Merrick Garland on the Biden administration’s gun policy agenda: “As long as it is consistent with the law.” In his first Senate confirmation hearing, the attorney general nominee largely demurred on his own gun policy preferences by saying he would work to enforce existing laws — including keeping people barred from having guns from obtaining them — and ensure any new laws or actions are legally sound. On police reform: Garland expressed support for the Department of Justice’s role in pursuing local accountability: “I think police accountability is an essential element of the ability of a police department to have credibility with the community.” His first priority as AG: Garland named the ongoing investigation into Capitol insurrectionists.
Pro-gun reform group calls on Biden to appoint national director of gun violence prevention. The advocacy group March for Our Lives, which had a virtual meeting with White House officials last week, wants the position to have cabinet-level authority. The group is also pushing the administration to fulfill a campaign pledge to spend $900 million on a federal grant program for community anti-violence programs.
Illinois governor signs wide-ranging criminal justice reform bill. The legislation includes provisions that would outfit every police officer with body cameras, require officers to intervene if their colleagues use excessive force, eliminate cash bail, and, in Chicago’s Cook County, assign special prosecutors for police killings.
The application of gun restrictions for protective orders. Last month, my colleague Ann Givens reported on the 13 states where a judge decides whether the subject of a temporary protection order is allowed to have firearms. In Michigan, one of four states we looked at, there is wide variation from county to county. The Lansing State Journal follows up on the process in Ingham County, home of the state capital of Lansing, where there seemed to be little correlation between whether a person asked for a firearms restriction for an alleged abuser and whether they received one. “We’re inclined to only issue restrictions on someone’s liberty interests that are narrowly tailored to the facts as we get them,” a local judge tells the paper about officials like him being hesitant to restrict gun possession.
The Trace welcomes new faces. We’re pleased to announce that Joy Resmovits starts this week as senior editor for local impact, and Mike Spies has returned as a senior staff writer who will report on the NRA and other subjects.
Data Point
126 — the number of unserialized ghost guns Baltimore Police recovered in 2020, a 400 percent year-over-year increase.
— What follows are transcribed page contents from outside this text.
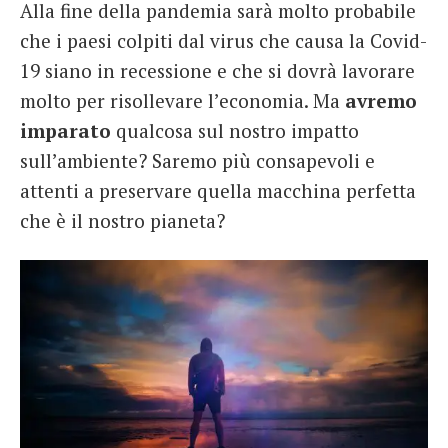
Alla fine della pandemia sarà molto probabile
che i paesi colpiti dal virus che causa la Covid-
19 siano in recessione e che si dovrà lavorare
molto per risollevare l’economia. Ma
avremo
imparato
qualcosa sul nostro impatto
sull’ambiente? Saremo più consapevoli e
attenti a preservare quella macchina perfetta
che è il nostro pianeta?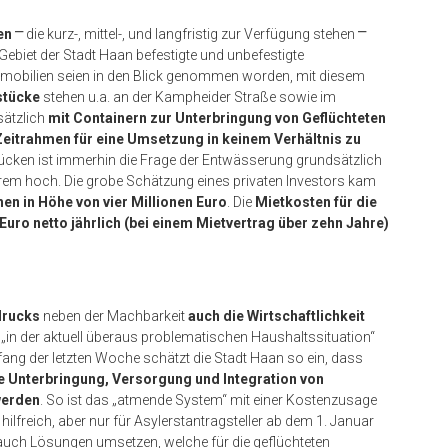
en
⎻
die kurz-, mittel-, und langfristig zur Verfügung stehen
⎻
 Gebiet der Stadt Haan befestigte und unbefestigte
obilien seien in den Blick genommen worden, mit diesem
stücke
stehen u.a. an der Kampheider Straße sowie im
ätzlich
mit Containern zur Unterbringung von Geflüchteten
Zeitrahmen für eine Umsetzung in keinem Verhältnis zu
tücken ist immerhin die Frage der Entwässerung grundsätzlich
xtrem hoch. Die grobe Schätzung eines privaten Investors kam
en in Höhe von vier Millionen Euro
. Die
Mietkosten für die
Euro netto jährlich (bei einem Mietvertrag über zehn Jahre)
drucks
neben der Machbarkeit
auch die Wirtschaftlichkeit
„in der aktuell überaus problematischen Haushaltssituation“
ang der letzten Woche schätzt die Stadt Haan so ein, dass
ie Unterbringung, Versorgung und Integration von
werden
. So ist das „atmende System“ mit einer Kostenzusage
lfreich, aber nur für Asylerstantragsteller ab dem 1. Januar
uch Lösungen umsetzen, welche für die geflüchteten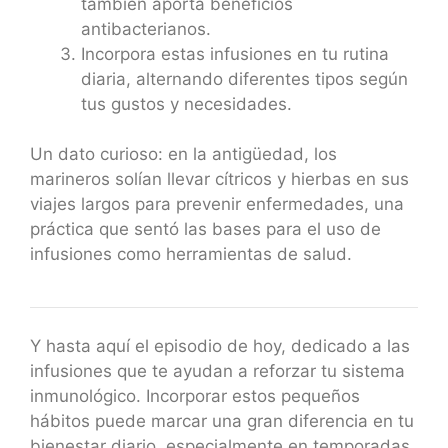
también aporta beneficios
antibacterianos.
Incorpora estas infusiones en tu rutina
diaria, alternando diferentes tipos según
tus gustos y necesidades.
Un dato curioso: en la antigüedad, los
marineros solían llevar cítricos y hierbas en sus
viajes largos para prevenir enfermedades, una
práctica que sentó las bases para el uso de
infusiones como herramientas de salud.
Y hasta aquí el episodio de hoy, dedicado a las
infusiones que te ayudan a reforzar tu sistema
inmunológico. Incorporar estos pequeños
hábitos puede marcar una gran diferencia en tu
bienestar diario, especialmente en temporadas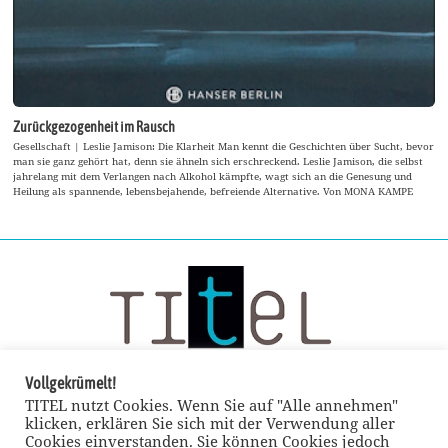
Zurückgezogenheit im Rausch
Gesellschaft | Leslie Jamison: Die Klarheit Man kennt die Geschichten über Sucht, bevor
man sie ganz gehört hat, denn sie ähneln sich erschreckend. Leslie Jamison, die selbst
jahrelang mit dem Verlangen nach Alkohol kämpfte, wagt sich an die Genesung und
Heilung als spannende, lebensbejahende, befreiende Alternative. Von MONA KAMPE
Vollgekrümelt!
TITEL nutzt Cookies. Wenn Sie auf "Alle annehmen"
klicken, erklären Sie sich mit der Verwendung aller
Cookies einverstanden. Sie können Cookies jedoch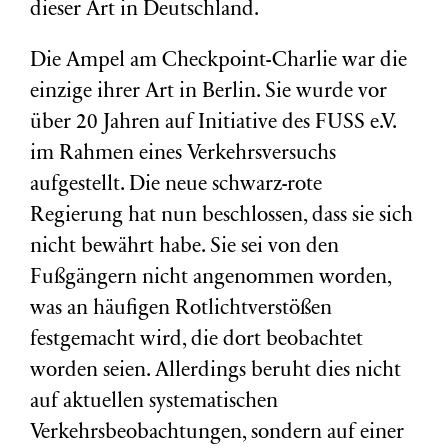
dieser Art in Deutschland.
Die Ampel am Checkpoint-Charlie war die
einzige ihrer Art in Berlin. Sie wurde vor
über 20 Jahren auf Initiative des FUSS e.V.
im Rahmen eines Verkehrsversuchs
aufgestellt. Die neue schwarz-rote
Regierung hat nun beschlossen, dass sie sich
nicht bewährt habe. Sie sei von den
Fußgängern nicht angenommen worden,
was an häufigen Rotlichtverstößen
festgemacht wird, die dort beobachtet
worden seien. Allerdings beruht dies nicht
auf aktuellen systematischen
Verkehrsbeobachtungen, sondern auf einer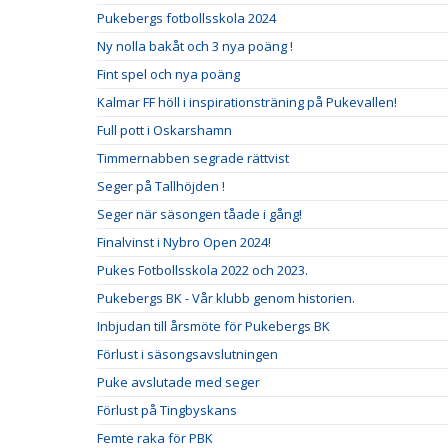
Pukebergs fotbollsskola 2024
Ny nolla bakåt och 3 nya poäng !
Fint spel och nya poäng
Kalmar FF höll i inspirationsträning på Pukevallen!
Full pott i Oskarshamn
Timmernabben segrade rättvist
Seger på Tallhöjden !
Seger när säsongen tåade i gång!
Finalvinst i Nybro Open 2024!
Pukes Fotbollsskola 2022 och 2023.
Pukebergs BK - Vår klubb genom historien.
Inbjudan till årsmöte för Pukebergs BK
Förlust i säsongsavslutningen
Puke avslutade med seger
Förlust på Tingbyskans
Femte raka för PBK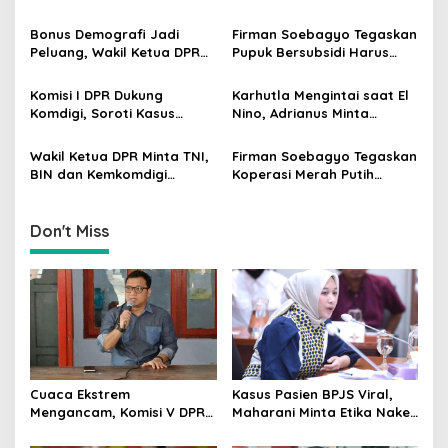
i
dan BMKG Perkuat
dan Manajemen RS
g
Kesiapan Petani Indramayu
Dievaluasi
Bonus Demografi Jadi
Firman Soebagyo Tegaskan
Peluang, Wakil Ketua DPR
Pupuk Bersubsidi Harus
a
Dorong PMI Lombok
Tepat Sasaran, Penerima
t
Tembus Pasar Kerja Global
Wajib Sesuai RDKK
Komisi I DPR Dukung
Karhutla Mengintai saat El
i
Komdigi, Soroti Kasus
Nino, Adrianus Minta
Bryan Ebem Rekam Usher
Kementerian Kehutanan
o
GIIAS Tanpa Izin
Bergerak Lebih Serius
Wakil Ketua DPR Minta TNI,
Firman Soebagyo Tegaskan
n
BIN dan Kemkomdigi
Koperasi Merah Putih
Perkuat Deteksi Dini serta
Bukan Pengganti
Tangkal Disinformasi
Distributor Pupuk
Bersubsidi
Don't Miss
Cuaca Ekstrem
Kasus Pasien BPJS Viral,
Mengancam, Komisi V DPR
Maharani Minta Etika Nakes
dan BMKG Perkuat
dan Manajemen RS
Kesiapan Petani Indramayu
Dievaluasi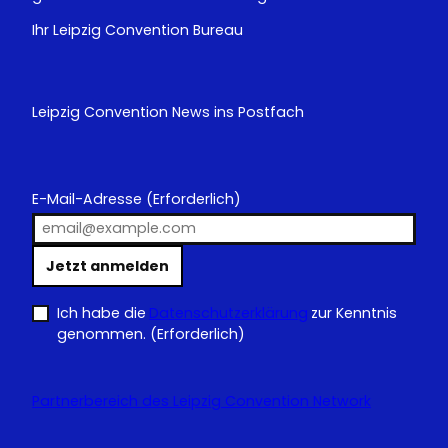
Ihr Leipzig Convention Bureau
Leipzig Convention News ins Postfach
E-Mail-Adresse
(Erforderlich)
Jetzt anmelden
Ich habe die
Datenschutzerklärung
zur Kenntnis
genommen.
(Erforderlich)
Partnerbereich des Leipzig Convention Network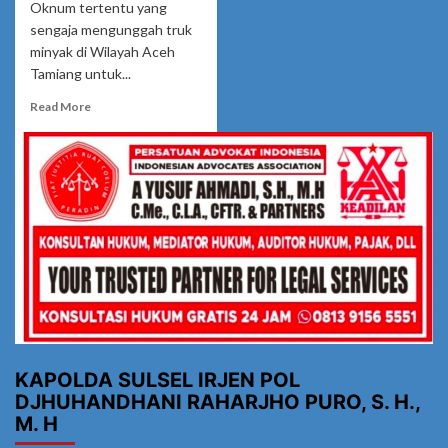
Oknum tertentu yang
sengaja mengunggah truk
minyak di Wilayah Aceh
Tamiang untuk...
Read
Read More
more
about
Video
Tiktok
Yang
Di
Viralkan
Oleh
Oknum
Tertentu
Terkesan
Mengadu
Domba
Dan
KAPOLDA SULSEL IRJEN POL
Di
DJHUHANDHANI RAHARJHO PURO, S. H.,
Duga
M. H
Menciptakan
Ke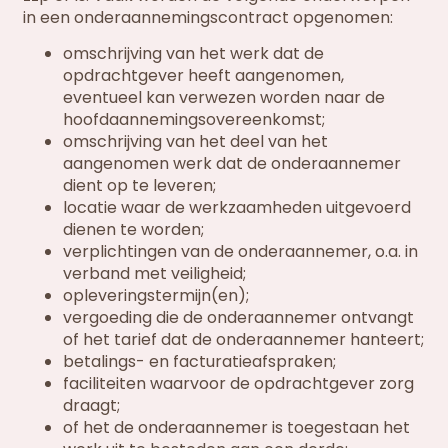
in een onderaannemingscontract opgenomen:
omschrijving van het werk dat de
opdrachtgever heeft aangenomen,
eventueel kan verwezen worden naar de
hoofdaannemingsovereenkomst;
omschrijving van het deel van het
aangenomen werk dat de onderaannemer
dient op te leveren;
locatie waar de werkzaamheden uitgevoerd
dienen te worden;
verplichtingen van de onderaannemer, o.a. in
verband met veiligheid;
opleveringstermijn(en);
vergoeding die de onderaannemer ontvangt
of het tarief dat de onderaannemer hanteert;
betalings- en facturatieafspraken;
faciliteiten waarvoor de opdrachtgever zorg
draagt;
of het de onderaannemer is toegestaan het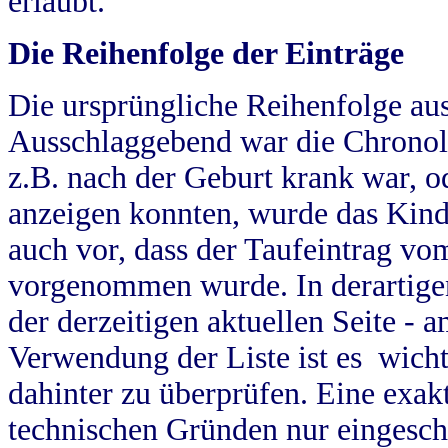
erlaubt.
Die Reihenfolge der Einträge
Die ursprüngliche Reihenfolge au
Ausschlaggebend war die Chronol
z.B. nach der Geburt krank war, od
anzeigen konnten, wurde das Kind
auch vor, dass der Taufeintrag vo
vorgenommen wurde. In derartigen
der derzeitigen aktuellen Seite -
Verwendung der Liste ist es wich
dahinter zu überprüfen. Eine exa
technischen Gründen nur eingesch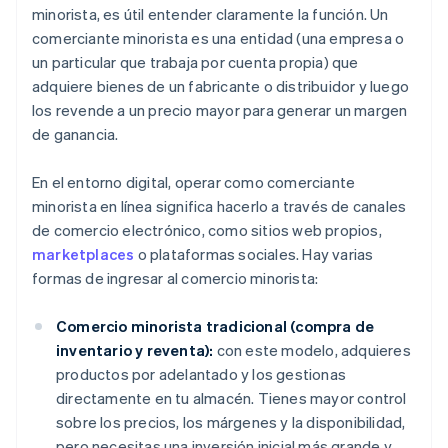
minorista, es útil entender claramente la función. Un
comerciante minorista es una entidad (una empresa o
un particular que trabaja por cuenta propia) que
adquiere bienes de un fabricante o distribuidor y luego
los revende a un precio mayor para generar un margen
de ganancia.
En el entorno digital, operar como comerciante
minorista en línea significa hacerlo a través de canales
de comercio electrónico, como sitios web propios,
marketplaces
o plataformas sociales. Hay varias
formas de ingresar al comercio minorista:
Comercio minorista tradicional (compra de
inventario y reventa):
con este modelo, adquieres
productos por adelantado y los gestionas
directamente en tu almacén. Tienes mayor control
sobre los precios, los márgenes y la disponibilidad,
pero necesitas una inversión inicial más grande y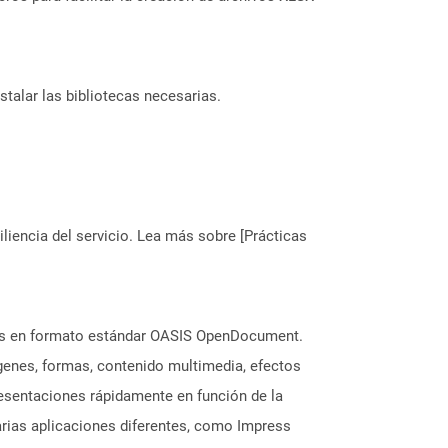
stalar las bibliotecas necesarias.
liencia del servicio. Lea más sobre [Prácticas
ones en formato estándar OASIS OpenDocument.
ágenes, formas, contenido multimedia, efectos
presentaciones rápidamente en función de la
arias aplicaciones diferentes, como Impress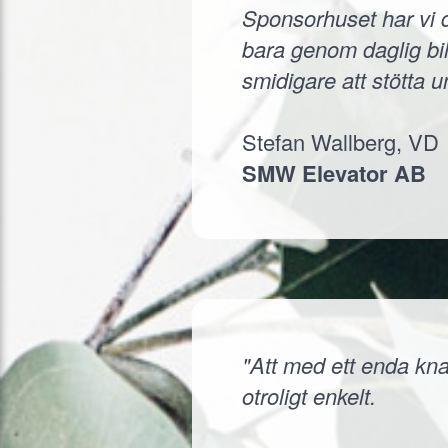
Sponsorhuset har vi d
bara genom daglig bil
smidigare att stötta 
Stefan Wallberg, VD
SMW Elevator AB
"Att med ett enda knap
otroligt enkelt.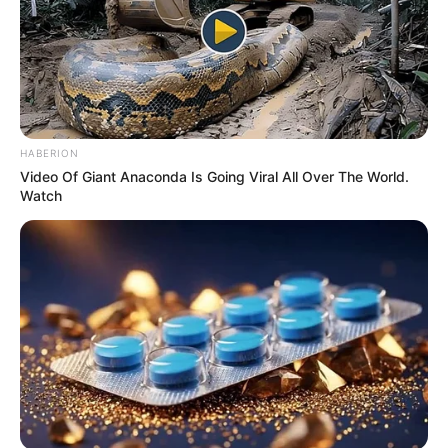
HABERION
Video Of Giant Anaconda Is Going Viral All Over The World.
Watch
Maryland legislators have proposed legislation that would attempt to register such firearms. [The Baltimore Sun]
The top item previously included the authors’ estimate that 2020’s surge in gun sales may have provided “half a million more weapons available for use in crimes.” In coming to that figure, they stated that ATF figures showed that 10 percent of all guns are used in a crime within six months of purchase. But the ATF data referred only to crime guns, not all guns. We have updated it to reflect changes made to the original piece.